Robert Venditti did for Hawkman what Geoff Johns did for Aquaman, which is he made the character INTERESTING! Hawkman isn’t growling and punching through problems anymore and is measuring his steps carefully. While there is a near-annoying amount of exposition through monologue, it does not drag down the story and the entire issue sets up a series-spanning mystery and mission that is threatening albeit vague. That is a hard balance to strike, although Venditti pulled it off with style.
The art was a perfect compliment for this adventuring archaeologist of a Hawkman. Bryan Hitch knows how to craft images of superheroes doing the unbelievable. He has an uncanny talent to make characters look oddly normal and simultaneously striking. I wouldn’t expect less from the man who helped designed Marvel’s Ultimates and Wildstorm’s Authority. Hitch is still on top of his game.

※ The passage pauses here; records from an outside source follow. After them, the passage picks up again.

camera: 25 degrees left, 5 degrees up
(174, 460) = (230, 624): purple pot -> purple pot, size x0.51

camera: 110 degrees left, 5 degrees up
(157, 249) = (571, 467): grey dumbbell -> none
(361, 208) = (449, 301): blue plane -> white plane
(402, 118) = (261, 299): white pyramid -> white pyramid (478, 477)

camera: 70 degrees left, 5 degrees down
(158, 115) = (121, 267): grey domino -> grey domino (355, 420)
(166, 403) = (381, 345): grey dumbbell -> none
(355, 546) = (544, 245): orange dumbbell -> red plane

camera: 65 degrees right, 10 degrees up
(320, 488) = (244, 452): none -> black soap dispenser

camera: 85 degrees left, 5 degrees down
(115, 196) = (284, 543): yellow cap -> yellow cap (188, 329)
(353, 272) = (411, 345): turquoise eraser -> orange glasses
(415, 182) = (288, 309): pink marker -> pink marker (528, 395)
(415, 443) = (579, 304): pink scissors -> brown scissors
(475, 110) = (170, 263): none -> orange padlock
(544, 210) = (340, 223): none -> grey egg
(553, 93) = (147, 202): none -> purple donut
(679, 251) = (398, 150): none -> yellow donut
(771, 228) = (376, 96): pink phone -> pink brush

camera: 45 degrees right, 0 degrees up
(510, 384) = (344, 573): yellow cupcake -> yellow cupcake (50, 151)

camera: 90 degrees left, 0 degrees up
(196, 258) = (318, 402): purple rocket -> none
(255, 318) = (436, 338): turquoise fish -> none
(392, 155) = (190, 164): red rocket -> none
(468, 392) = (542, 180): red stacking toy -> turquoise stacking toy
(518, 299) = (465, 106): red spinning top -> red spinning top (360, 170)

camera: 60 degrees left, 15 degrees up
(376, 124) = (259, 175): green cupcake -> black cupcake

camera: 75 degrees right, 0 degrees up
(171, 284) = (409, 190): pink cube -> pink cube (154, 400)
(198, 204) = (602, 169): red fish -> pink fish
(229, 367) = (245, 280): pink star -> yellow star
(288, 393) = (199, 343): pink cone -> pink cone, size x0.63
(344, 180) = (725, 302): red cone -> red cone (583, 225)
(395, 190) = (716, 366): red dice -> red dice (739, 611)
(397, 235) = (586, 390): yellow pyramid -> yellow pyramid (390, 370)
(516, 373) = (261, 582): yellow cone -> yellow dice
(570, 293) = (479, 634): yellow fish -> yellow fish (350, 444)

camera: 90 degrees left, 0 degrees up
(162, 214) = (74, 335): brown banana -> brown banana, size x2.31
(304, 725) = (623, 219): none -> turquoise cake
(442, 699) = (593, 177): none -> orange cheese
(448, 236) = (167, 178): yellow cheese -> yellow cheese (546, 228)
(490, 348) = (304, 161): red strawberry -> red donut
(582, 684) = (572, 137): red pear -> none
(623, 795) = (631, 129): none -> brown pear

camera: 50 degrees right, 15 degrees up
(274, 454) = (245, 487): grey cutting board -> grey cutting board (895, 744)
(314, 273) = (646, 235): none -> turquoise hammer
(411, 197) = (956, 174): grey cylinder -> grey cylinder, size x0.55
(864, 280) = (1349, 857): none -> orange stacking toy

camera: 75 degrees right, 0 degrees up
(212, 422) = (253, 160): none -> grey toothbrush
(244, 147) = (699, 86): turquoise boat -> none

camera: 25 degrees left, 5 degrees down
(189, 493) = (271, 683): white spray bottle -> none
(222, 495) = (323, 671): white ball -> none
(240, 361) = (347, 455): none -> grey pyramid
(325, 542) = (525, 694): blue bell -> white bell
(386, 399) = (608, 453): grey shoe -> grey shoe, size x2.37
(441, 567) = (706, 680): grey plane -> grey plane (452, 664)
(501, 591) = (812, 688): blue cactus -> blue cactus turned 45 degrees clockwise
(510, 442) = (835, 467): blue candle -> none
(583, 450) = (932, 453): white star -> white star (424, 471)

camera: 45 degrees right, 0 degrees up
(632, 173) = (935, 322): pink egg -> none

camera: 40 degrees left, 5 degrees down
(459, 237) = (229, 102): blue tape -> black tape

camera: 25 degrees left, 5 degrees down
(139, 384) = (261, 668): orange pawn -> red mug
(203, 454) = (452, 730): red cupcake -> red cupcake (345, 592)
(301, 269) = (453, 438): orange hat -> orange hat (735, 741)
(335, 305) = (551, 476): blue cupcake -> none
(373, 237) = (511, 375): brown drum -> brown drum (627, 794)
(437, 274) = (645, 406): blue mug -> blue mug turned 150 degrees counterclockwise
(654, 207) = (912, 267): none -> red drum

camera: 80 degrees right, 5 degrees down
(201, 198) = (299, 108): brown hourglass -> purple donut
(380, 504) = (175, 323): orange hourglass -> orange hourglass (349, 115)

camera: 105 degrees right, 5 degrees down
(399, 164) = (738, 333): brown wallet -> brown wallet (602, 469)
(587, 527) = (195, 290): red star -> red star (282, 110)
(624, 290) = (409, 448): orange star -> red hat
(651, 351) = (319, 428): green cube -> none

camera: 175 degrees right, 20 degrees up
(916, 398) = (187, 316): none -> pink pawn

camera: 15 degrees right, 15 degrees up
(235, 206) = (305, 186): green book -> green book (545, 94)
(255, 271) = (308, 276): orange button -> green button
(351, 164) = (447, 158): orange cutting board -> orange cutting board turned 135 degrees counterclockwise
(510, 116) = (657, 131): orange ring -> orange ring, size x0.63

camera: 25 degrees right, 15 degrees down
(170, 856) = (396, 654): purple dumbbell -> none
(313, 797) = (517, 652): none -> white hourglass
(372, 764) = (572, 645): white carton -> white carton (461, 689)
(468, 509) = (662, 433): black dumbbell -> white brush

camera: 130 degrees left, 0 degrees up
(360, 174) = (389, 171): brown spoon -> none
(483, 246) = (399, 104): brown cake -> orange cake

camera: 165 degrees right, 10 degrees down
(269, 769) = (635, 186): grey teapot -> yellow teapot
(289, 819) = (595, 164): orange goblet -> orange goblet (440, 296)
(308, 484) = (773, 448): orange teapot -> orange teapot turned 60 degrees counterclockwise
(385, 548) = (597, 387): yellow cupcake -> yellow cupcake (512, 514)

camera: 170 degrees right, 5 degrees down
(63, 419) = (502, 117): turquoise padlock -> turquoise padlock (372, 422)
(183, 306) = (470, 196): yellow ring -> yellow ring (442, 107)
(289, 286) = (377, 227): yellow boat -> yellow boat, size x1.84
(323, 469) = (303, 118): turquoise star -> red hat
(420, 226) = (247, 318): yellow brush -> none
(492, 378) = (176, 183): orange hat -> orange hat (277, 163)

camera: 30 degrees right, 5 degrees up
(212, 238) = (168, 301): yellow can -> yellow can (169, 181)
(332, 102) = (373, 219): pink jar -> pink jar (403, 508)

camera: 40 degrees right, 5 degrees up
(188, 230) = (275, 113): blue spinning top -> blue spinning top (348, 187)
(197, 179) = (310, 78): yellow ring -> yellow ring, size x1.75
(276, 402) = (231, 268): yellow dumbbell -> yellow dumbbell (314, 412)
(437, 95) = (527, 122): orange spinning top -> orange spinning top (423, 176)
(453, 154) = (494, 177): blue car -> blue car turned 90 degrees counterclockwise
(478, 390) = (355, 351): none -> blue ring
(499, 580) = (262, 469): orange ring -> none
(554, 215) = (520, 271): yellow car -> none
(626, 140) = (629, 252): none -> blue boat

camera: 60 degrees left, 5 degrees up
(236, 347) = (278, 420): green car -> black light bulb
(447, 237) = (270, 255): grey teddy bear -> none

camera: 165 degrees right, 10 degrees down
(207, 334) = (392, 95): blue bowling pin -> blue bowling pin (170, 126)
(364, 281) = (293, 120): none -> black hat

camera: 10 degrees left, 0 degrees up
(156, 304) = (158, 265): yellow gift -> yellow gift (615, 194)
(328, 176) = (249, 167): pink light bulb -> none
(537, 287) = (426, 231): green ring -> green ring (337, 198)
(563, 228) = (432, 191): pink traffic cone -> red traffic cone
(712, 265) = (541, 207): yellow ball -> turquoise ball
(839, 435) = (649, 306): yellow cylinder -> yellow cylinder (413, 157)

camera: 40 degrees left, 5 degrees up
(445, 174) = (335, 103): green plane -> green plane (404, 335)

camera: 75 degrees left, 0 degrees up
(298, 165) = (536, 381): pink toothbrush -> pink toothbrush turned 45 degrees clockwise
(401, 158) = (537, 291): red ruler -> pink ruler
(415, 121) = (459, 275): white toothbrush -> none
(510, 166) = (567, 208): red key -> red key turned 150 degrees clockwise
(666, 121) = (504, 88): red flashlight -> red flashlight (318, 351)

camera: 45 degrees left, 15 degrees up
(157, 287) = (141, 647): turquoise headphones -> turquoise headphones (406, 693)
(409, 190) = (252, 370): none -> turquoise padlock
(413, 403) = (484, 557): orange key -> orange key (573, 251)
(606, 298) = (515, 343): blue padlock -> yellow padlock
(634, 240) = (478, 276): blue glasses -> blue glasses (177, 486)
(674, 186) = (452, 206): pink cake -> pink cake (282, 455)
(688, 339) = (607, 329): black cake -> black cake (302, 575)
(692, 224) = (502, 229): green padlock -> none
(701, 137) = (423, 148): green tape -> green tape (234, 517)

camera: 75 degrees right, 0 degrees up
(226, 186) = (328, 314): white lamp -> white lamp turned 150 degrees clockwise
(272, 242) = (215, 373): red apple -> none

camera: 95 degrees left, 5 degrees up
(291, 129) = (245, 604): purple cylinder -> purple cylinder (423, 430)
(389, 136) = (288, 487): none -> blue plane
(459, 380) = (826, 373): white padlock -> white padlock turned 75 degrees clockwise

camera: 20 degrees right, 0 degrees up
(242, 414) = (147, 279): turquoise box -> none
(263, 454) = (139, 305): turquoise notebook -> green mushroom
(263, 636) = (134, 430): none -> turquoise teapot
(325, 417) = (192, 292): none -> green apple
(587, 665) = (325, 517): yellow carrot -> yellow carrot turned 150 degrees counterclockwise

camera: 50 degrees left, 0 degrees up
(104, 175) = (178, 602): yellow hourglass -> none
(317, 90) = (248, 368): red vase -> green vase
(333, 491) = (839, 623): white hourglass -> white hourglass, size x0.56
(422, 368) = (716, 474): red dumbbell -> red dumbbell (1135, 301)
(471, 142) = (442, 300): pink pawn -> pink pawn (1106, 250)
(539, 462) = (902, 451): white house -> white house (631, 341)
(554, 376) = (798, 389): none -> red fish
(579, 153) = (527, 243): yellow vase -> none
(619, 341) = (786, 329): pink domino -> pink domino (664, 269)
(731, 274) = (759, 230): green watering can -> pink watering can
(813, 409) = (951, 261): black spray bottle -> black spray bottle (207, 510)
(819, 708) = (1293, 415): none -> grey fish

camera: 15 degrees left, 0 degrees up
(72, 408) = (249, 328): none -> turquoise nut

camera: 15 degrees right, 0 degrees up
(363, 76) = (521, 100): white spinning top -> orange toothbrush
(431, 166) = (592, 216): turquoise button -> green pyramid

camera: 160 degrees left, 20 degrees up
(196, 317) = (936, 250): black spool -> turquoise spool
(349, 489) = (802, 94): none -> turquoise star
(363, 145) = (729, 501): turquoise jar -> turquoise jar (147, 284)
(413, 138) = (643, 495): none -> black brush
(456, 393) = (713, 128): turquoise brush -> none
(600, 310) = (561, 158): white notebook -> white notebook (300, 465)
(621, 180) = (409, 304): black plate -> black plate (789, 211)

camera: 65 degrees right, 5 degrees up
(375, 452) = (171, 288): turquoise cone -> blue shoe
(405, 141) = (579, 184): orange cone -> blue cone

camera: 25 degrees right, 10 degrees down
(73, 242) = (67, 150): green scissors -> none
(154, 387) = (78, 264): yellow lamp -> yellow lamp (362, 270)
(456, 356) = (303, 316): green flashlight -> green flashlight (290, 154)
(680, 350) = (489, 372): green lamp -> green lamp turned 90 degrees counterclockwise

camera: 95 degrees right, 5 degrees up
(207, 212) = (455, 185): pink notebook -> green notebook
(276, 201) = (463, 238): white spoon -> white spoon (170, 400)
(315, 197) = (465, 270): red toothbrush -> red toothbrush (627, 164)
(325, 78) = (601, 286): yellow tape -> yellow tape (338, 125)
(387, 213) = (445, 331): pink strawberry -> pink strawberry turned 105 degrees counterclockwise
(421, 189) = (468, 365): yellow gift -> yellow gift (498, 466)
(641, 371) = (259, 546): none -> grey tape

You could tell from the outset, I was skeptical on this comic. By the end of the issue, I was intrigued and wanted to know more about what the main character was going to do and face. In the end, that’s exactly what you want from a first issue; a reason to buy the second issue.
PICK OF THE WEEK
The Magic Order #1
Writer – Mark Millar
Artist – Oliver Copiel
Price – $3.99
This series has had ads running for months in different publications and trailers on Netflix. Someone has a high opinion of what this story could do for their company and reputation. The Magic Order works hard to be worthy of its advertising.
The creator of Kick-Ass has crafted a new creator-owned story that doesn’t sound remarkable. It revolves around magicians who spend their time defending our reality from mystical extra-normal threats. I like to say that the execution matters, and Millar is a terrific example of that philosophy.
Early in the comic, there is a gruesome, nightmarish murder that seems like it could have been pulled from a cable TV show. That feel, that the lives of the Order are under constant threat, is pervasive. The characters have just enough dialogue to lay out their personas and drives and setting up the story for future issues. Millar is one of the best at setting up characters with limited exposition.
Oliver Copiel has worked on a number of acclaimed stories. You cannot underestimate his contribution to those books, or this one. As I read this book, I noted that Copiel’s art was fittingly dark. He uses thick shadows to add more depth than you find in most comic books. The shadows add weight to the tone of despair in a lot of scenes. He uses light cross-hatching to add gradients and compliment the colorist’s work. If you are interested in comic books as a career, Copiel’s work is an excellent beginning point to study.
The Magic Order has to be brave. It started its story in a world that already knows Harry Potter and the Magicians. It has to feel different from either of those stories, meanwhile in 27 pages, it establishes itself as very unlike either, yet worthy to stand with them. If Netflix does not make a show out of this series, someone else should and fast.